EXERCISE DETAILS:
Count the lines below that contain the word "assign" and give only that number.

PROVIDED ENTRIES:
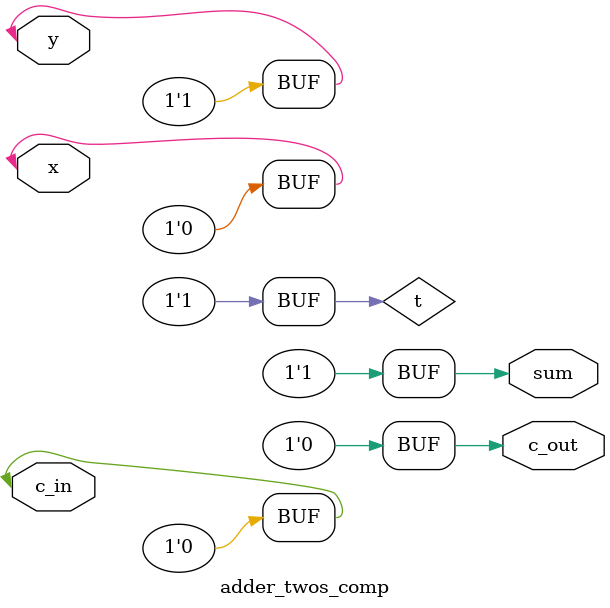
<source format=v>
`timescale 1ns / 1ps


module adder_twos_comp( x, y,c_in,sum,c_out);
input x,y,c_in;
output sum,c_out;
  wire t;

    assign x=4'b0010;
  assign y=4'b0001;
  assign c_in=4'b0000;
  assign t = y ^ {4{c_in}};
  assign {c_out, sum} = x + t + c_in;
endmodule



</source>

TASK OUTPUT:
5